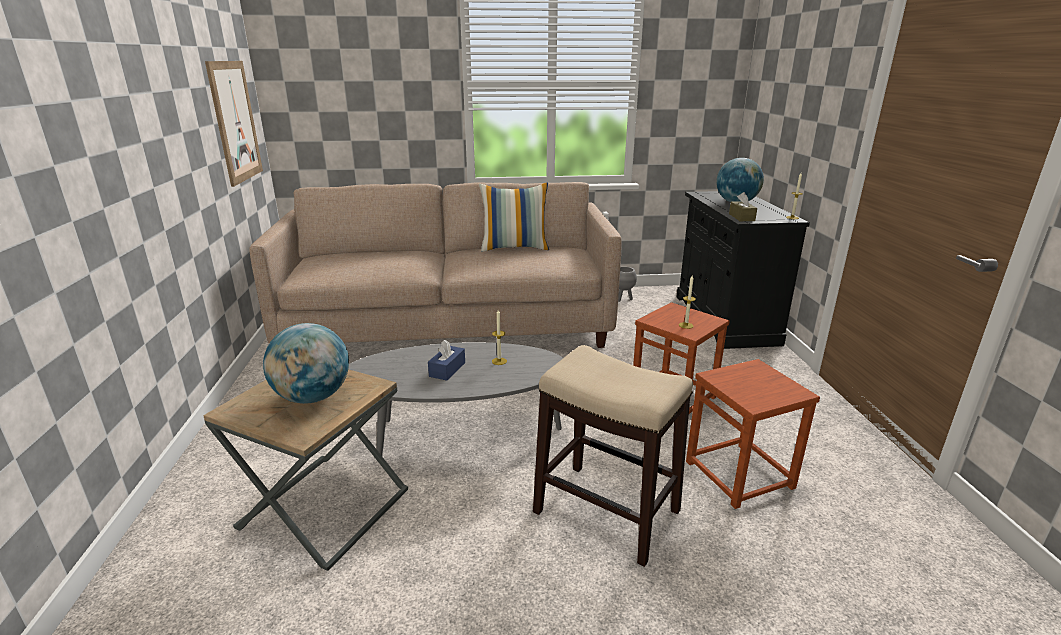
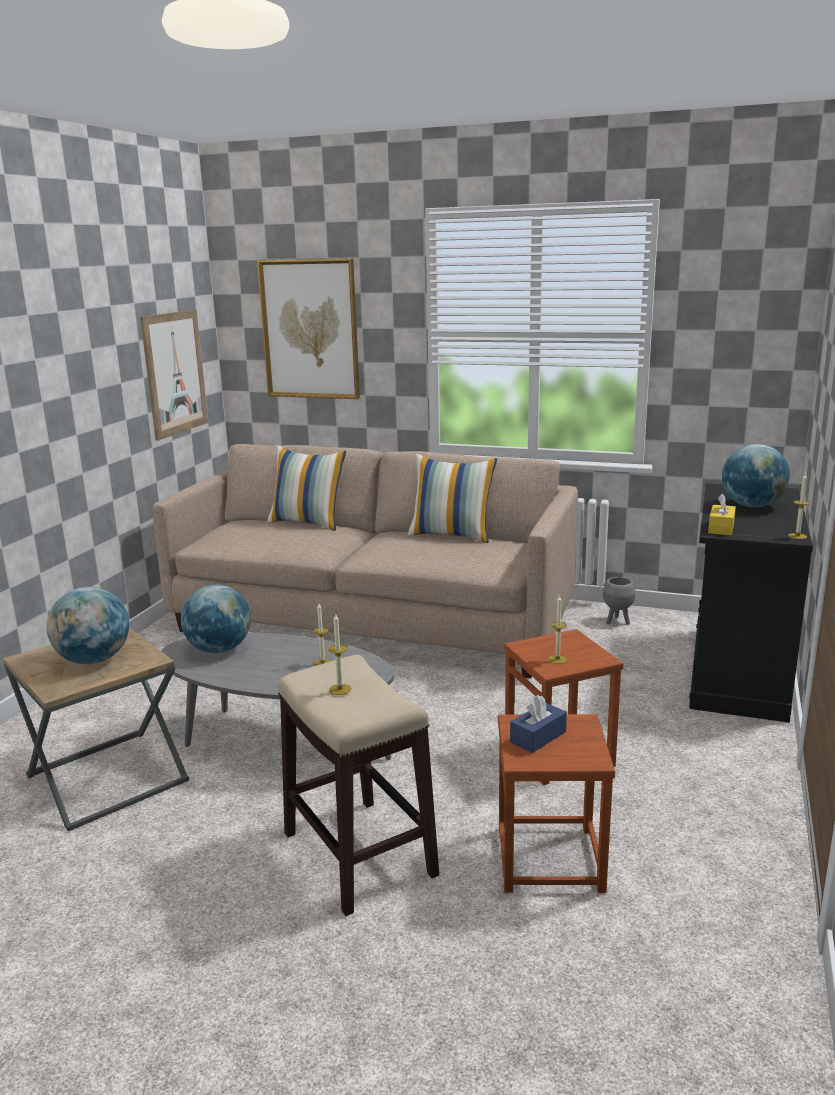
camera: 25 degrees right, 5 degrees down
(353, 82) = (310, 329): none -> picture
(386, 251) = (308, 523): none -> pillow
(395, 366) = (219, 649): none -> globe
(447, 369) = (263, 662): blue tissue box -> blue tissue box (538, 737)
(606, 375) = (340, 689): none -> candle
(741, 217) = (721, 528): brown tissue box -> yellow tissue box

──────

Work item:
Please reproduce the records above exactly, leaving out every picture.

Task output:
camera: 25 degrees right, 5 degrees down
(353, 82) = (310, 329): none -> picture
(386, 251) = (308, 523): none -> pillow
(395, 366) = (219, 649): none -> globe
(447, 369) = (263, 662): blue tissue box -> blue tissue box (538, 737)
(606, 375) = (340, 689): none -> candle
(741, 217) = (721, 528): brown tissue box -> yellow tissue box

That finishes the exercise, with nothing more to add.